A native, agent-agnostic harness — Codex, Claude Code, and Devin all plug in through MCP — and the empirical finding that native loops dramatically beat constrained policies.
Honest measurement. We report the dense additive signal alongside the frontier strict numbers for context, and we're explicit about what we validated versus what comes next.

What we learned

How you run an agent can matter as much as which model you train. The harness is a force multiplier.
A dense, additive assessment turns a benchmark where almost everyone scores zero into a usable training and selection signal.
A small open model can be moved a lot, fast, on curated experience — the first turn of a compounding loop, on commodity-ish open weights.

What's next

Generalization. Our current result is loop-validating on a narrow slice (the SFT data is drawn from the same benchmark's traces). The next step is held-out / stratified eval splits before any generalization claim.
Predict before you pay. A contrastive cohort ablation — train on a high-signal cohort vs. a low/random one and show the high-signal cohort moves the model more — would demonstrate that the cheap additive signal predicts which data is worth a full training run.
More turns. Each iteration's improved model collects better traces, which train a better model. That's compounding intelligence — and we've shown the first turn works.

Built with

Languages: Python.

ML / training: prime-rl (SFT), PyTorch, FlashAttention-3, fused cross-entropy (Liger), torchrun, context parallelism, Hugging Face datasets.

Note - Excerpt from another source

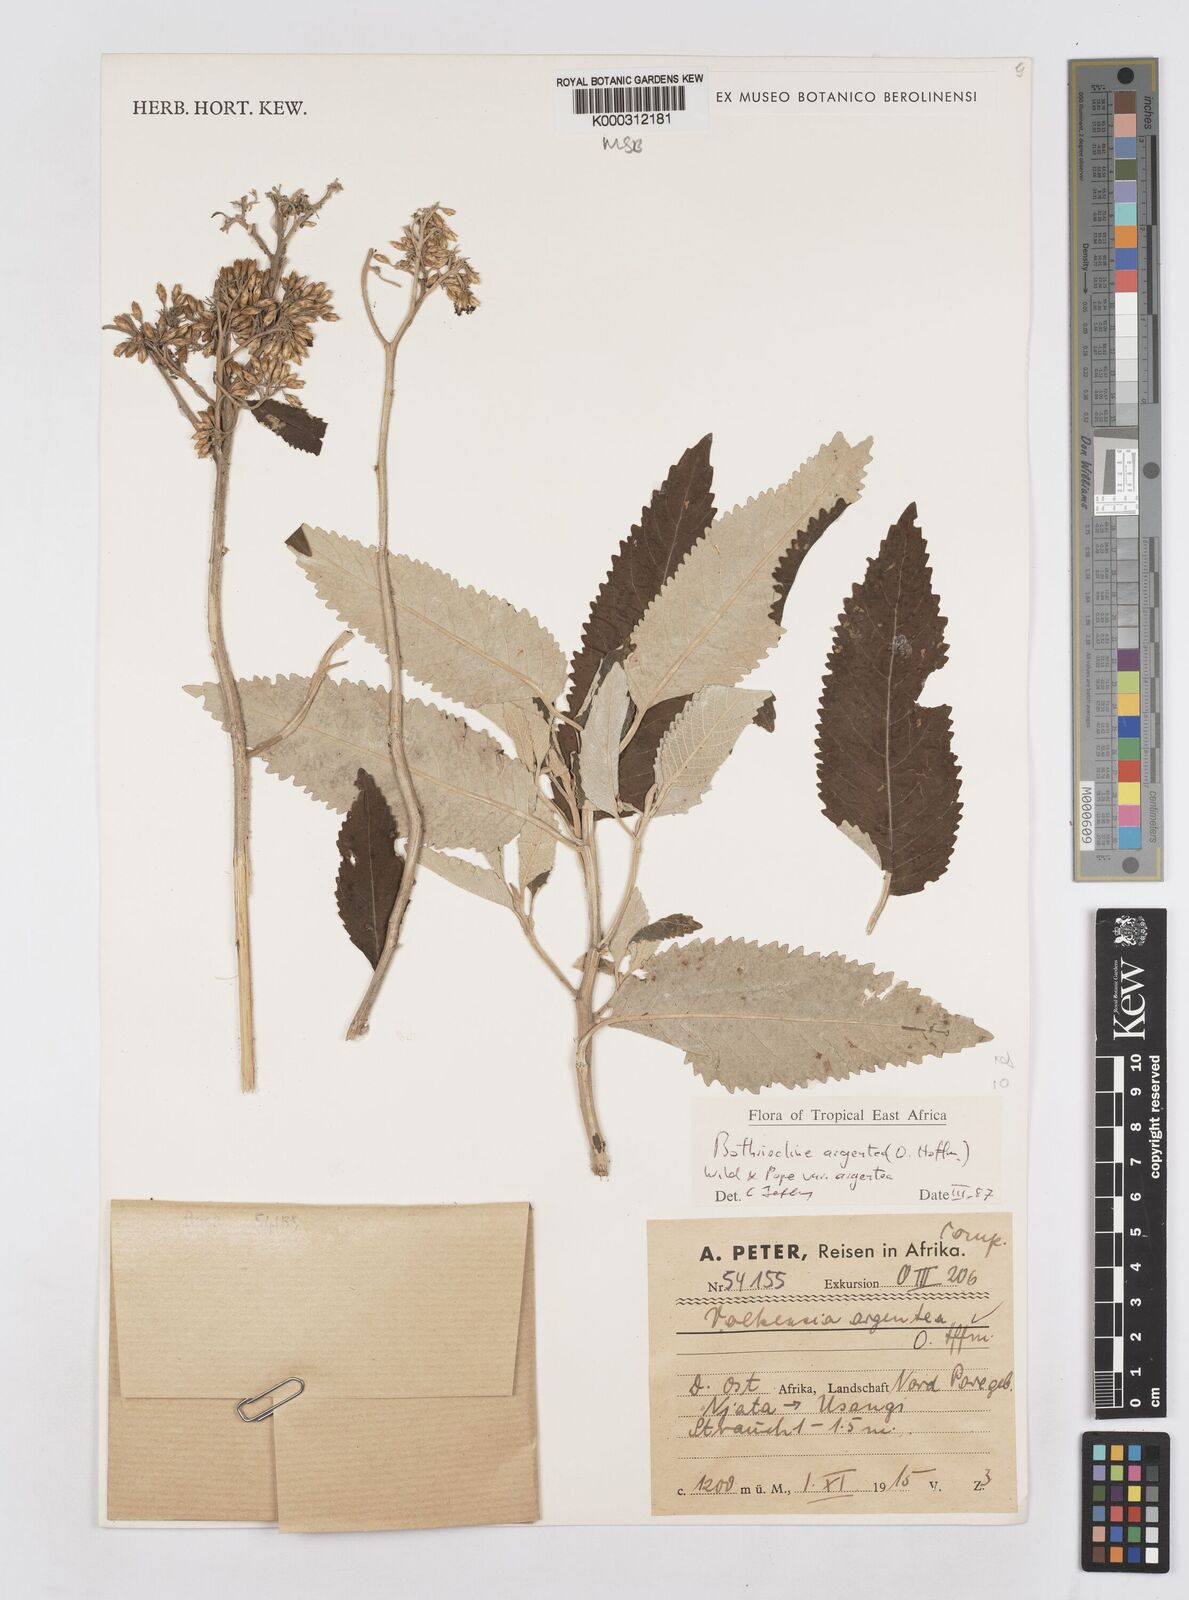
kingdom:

Serving / inference: vLLM (OpenAI-compatible endpoints).

Open model trained: Qwen3.5-9B.

Frontier models (trace generation): Claude Opus/Sonnet 4.6, GPT-5.4 family, Gemini 3.1 Pro / 3 Flash, GLM-5.1, and others via the public leaderboard.

Agents: Codex CLI, Claude Code, Devin CLI — integrated through MCP (Model Context Protocol) via a custom local stdio tool-bridge.

Benchmark / eval: Zapier AutomationBench; PrimeIntellect verifiers + the additive rubric (partial_credit / task_completed_correctly).

Infra / ops: 8×H100 cluster, Slurm, Weights & Biases, tmux.